MEMPERLAKUKAN SESAMA MUSLIM DENGAN HORMAT

Banyak orang yang terlalu bersemangat dalam menyampaikan agama sehingga tidak mempedulikan harga diri sesama muslim. Padahal, kehormatan seorang muslim sangat penting. Perhatikanlah sabda Nabi saw.:

Dari Abu Hurairah r.a., Rasulullah saw. bersabda, “Barangsiapa menutupi (aib) seorang muslim, niscaya Allah menutupi (aibnya) di dunia dan akhirat. Dan Allah akan menolong hamba-Nya selama hamba-Nya menolong saudaranya.” (Muslim, Abu Dawud, Tirmidzi, Nasa’i, dan Ibnu Majah – At Targhib).

Dari Ibnu Abbas r.a., dari Nabi saw., beliau bersabda, “Barangsiapa menutupi aib saudaranya (muslim), maka Allah akan menutupi aibnya pada hari Kiamat, dan barangsiapa membuka aib saudaranya yang muslim, maka Allah pasti akan membuka aibnya, sehingga Allah mempermalukannya di rumahnya karena aibnya itu.” (Ibnu Majah – At Targhib).

Masih banyak hadits yang semakna dengan hadits di atas. Oleh sebab itu, para mubaligh hendaknya selalu menjaga kehormatan dan menutupi aib saudaranya. Sebuah hadits menyebutkan, “Barangsiapa tidak menolong saudaranya muslim ketika sedang dihina, maka Allah tidak akan mempedulikannya ketika ia sangat memerlukan bantuan-Nya.” Juga disebutkan, “Riba yang paling buruk ialah mencemarkan nama baik seorang muslim.”

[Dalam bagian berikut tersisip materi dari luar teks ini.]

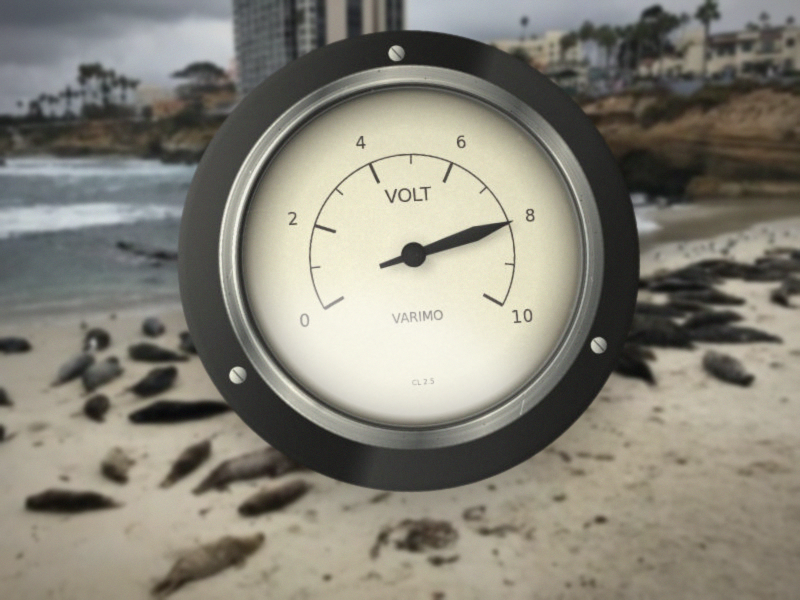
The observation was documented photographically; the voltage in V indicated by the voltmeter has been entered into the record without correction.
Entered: 8 V
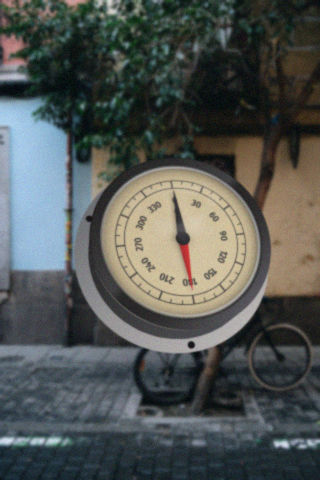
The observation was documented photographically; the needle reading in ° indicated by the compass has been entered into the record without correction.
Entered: 180 °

Banyak riwayat yang menyatakan ancaman keras karena mencemarkan nama baik seorang muslim. Para mubaligh hendaknya berhati-hati dalam masalah ini. Cara menyampaikan nasihat yang benar adalah menasihati manusia secara tertutup untuk kesalahan yang dilakukan secara tersembunyi, dan menasihati secara terbuka untuk kesalahan yang dilakukan secara terang-terangan. Bagaimanapun juga, kehormatan seseorang tetap kita pedulikan sedapat mungkin. Jangan sampai karena rusaknya kebaikan, akhirnya dosa yang timbul. Dan agar nasihat itu tidak berakibat buruk, nasihat-nasihat itu harus disampaikan dengan cara yang baik, yang tidak akan membuat orang yang melakukannya merasa malu. Lebih jelasnya, sesuai dengan perintah Allah, bahwa yang bersalah tetap harus diperingatkan dengan tegas, tetapi jangan sekali-kali mengabaikan sopan santun dan adab yang baik.

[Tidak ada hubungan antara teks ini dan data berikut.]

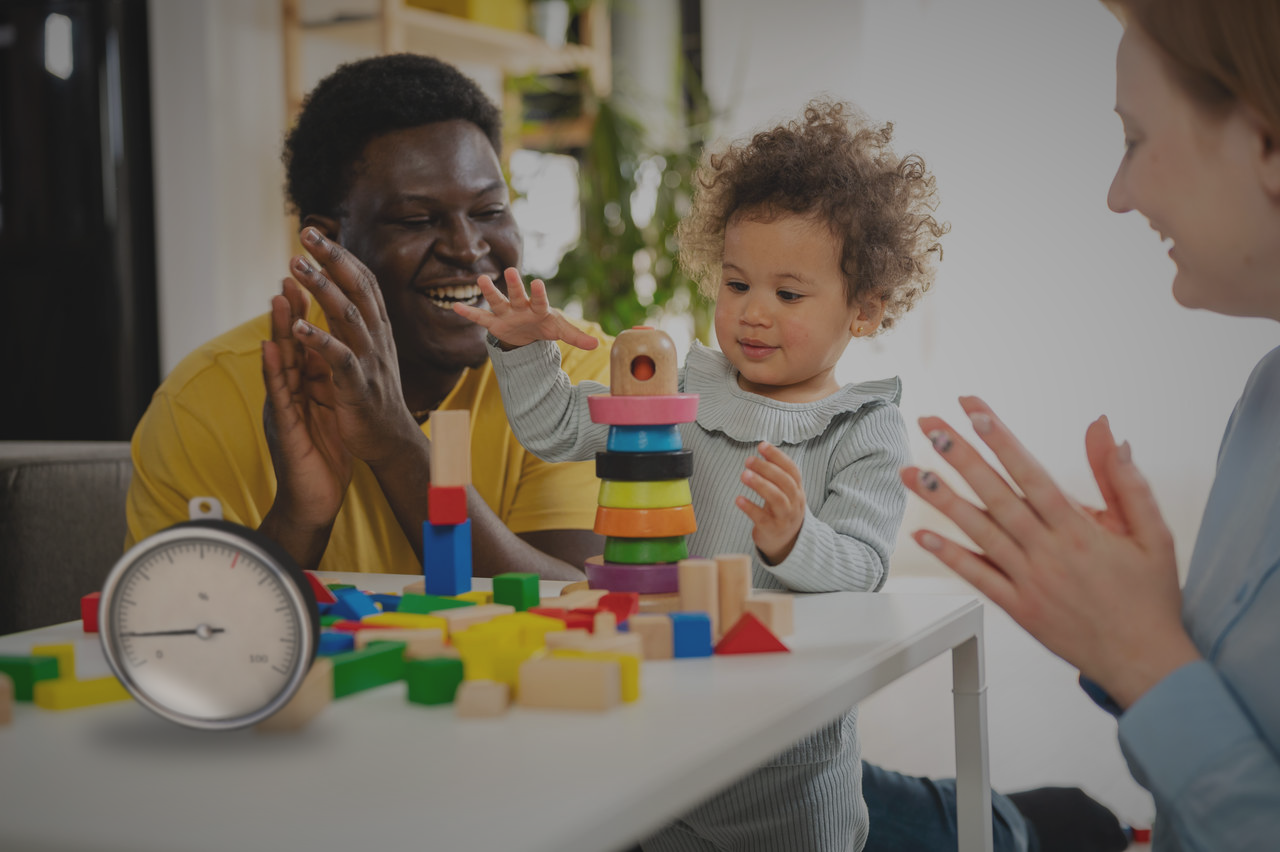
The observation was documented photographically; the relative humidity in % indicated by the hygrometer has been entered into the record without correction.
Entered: 10 %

Seorang mubaligh hendaknya menerapkan adab yang baik ketika menyampaikan ajaran agama kepada pendengarnya. Jika terjadi kemaksiatan, hendaklah ia menegur dengan kata-kata yang halus. Pernah seseorang memberi nasihat dengan kasar kepada khalifah Ma’mun Al-Rasyid, sehingga ia berkata, “Bersopan-santunlah dan gunakanlah adab terhadapku, karena Fir’aun lebih kejam daripadaku, sedangkan Musa dan Harun lebih baik daripadamu. Ketika mereka akan berdakwah kepada Fir’aun, Allah swt. berfirman kepada keduanya:

“Berkatalah kamu berdua kepadanya dengan lemah lembut agar ia mengikuti jalan yang benar atau agar ia takut kepada-Ku.” (Q.s. Thaha: 44).

Seorang pemuda datang kepada Nabi saw. dan berkata, “Izinkanlah aku berzina!” Mendengar itu, marahlah para sahabat, tetapi beliau bersabda kepada pemuda itu, “Kemarilah, apakah kamu suka jika orang lain berzina dengan ibumu?” Jawabnya, “Tidak!” Sabda beliau, “Orang lain pun tidak mau ibunya dizinahi. Apakah kamu suka jika orang lain berzina dengan anak perempuanmu?” Jawabnya, “Tidak!” Sabda beliau, “Orang lain pun tidak mau anak perempuannya dizinahi.”

Demikianlah Nabi saw. menanyakan hal yang sama mengenai saudara perempuannya, sepupunya, dan sebagainya. Lalu beliau meletakkan tangannya di atas dada pemuda itu dan berdoa, “Ya Allah, sucikan hatinya, ampunilah dosanya, dan lindungilah ia dari zina.” Para perawi berkata bahwa setelah kejadian tersebut, tidak ada perbuatan yang paling dibenci pemuda itu kecuali zina. Kesimpulannya, para mubaligh hendaknya selalu bersopan santun, menasihati secara halus, rendah hati, dan memperlakukan orang lain dengan cara yang kita sendiri senang jika diperlakukan demikian.